_Data to process_.
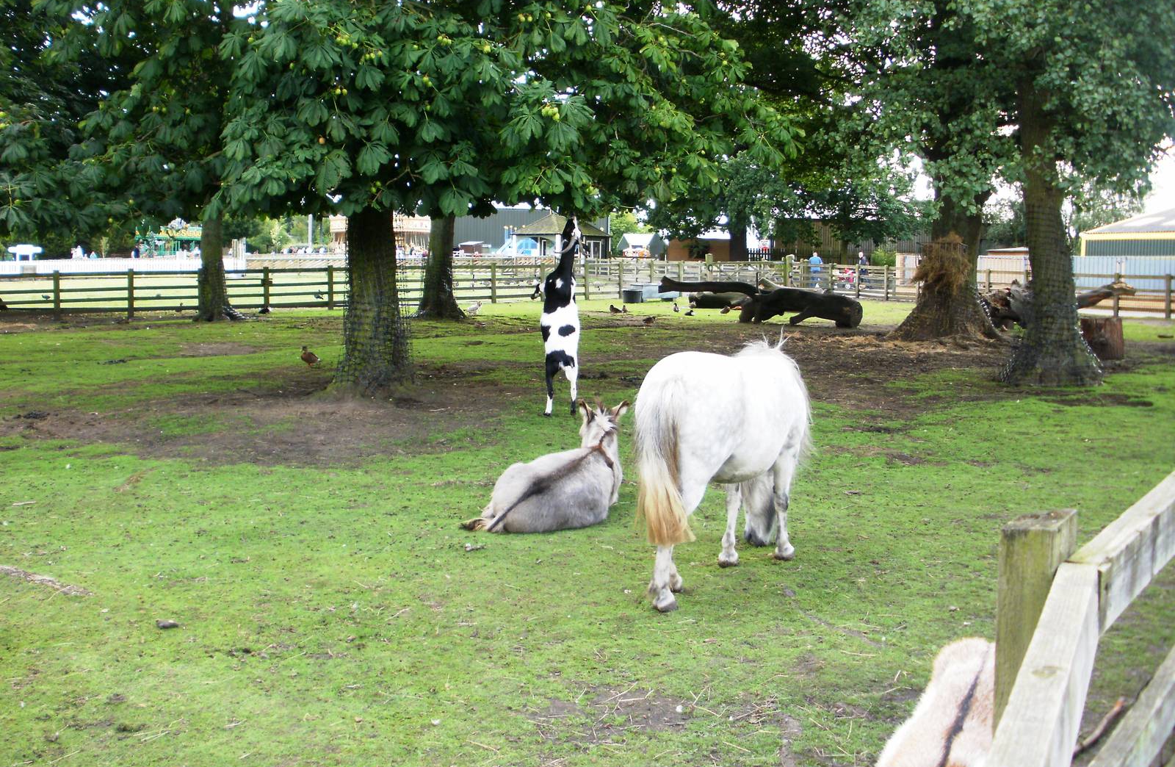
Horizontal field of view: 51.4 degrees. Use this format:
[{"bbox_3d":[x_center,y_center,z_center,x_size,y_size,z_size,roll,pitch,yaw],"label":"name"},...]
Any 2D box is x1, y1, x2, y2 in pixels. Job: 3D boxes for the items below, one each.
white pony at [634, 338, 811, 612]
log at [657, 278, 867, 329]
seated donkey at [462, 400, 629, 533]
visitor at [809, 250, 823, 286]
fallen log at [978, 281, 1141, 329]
[{"bbox_3d":[0.700,0.373,6.144,0.530,1.160,1.480,4,7,32],"label":"white pony"},{"bbox_3d":[3.870,-1.894,27.755,4.500,1.100,1.100,3,7,24],"label":"log"},{"bbox_3d":[-0.180,0.462,7.571,0.640,0.680,1.180,5,8,38],"label":"seated donkey"},{"bbox_3d":[10.350,-5.162,55.566,0.580,1.720,0.380,0,6,0],"label":"visitor"},{"bbox_3d":[10.300,-1.779,26.862,3.300,1.060,1.000,1,6,8],"label":"fallen log"}]

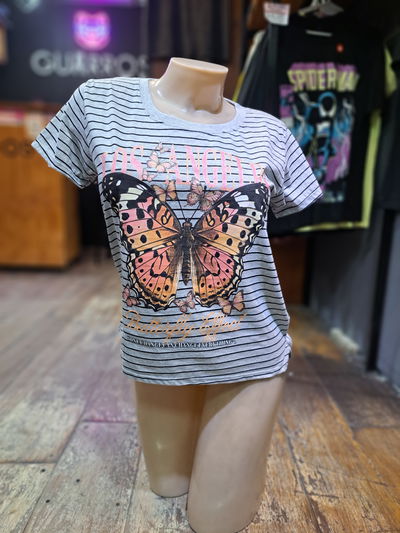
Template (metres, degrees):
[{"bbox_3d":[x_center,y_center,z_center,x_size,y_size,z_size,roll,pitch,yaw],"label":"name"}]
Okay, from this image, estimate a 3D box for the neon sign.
[{"bbox_3d":[-1.101,-2.398,3.760,0.360,0.350,0.050,1,13,-2],"label":"neon sign"}]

_Directions_. A line in the material may hold the string "pitch". Report how many do, and write only the number.

_Finished task_. 2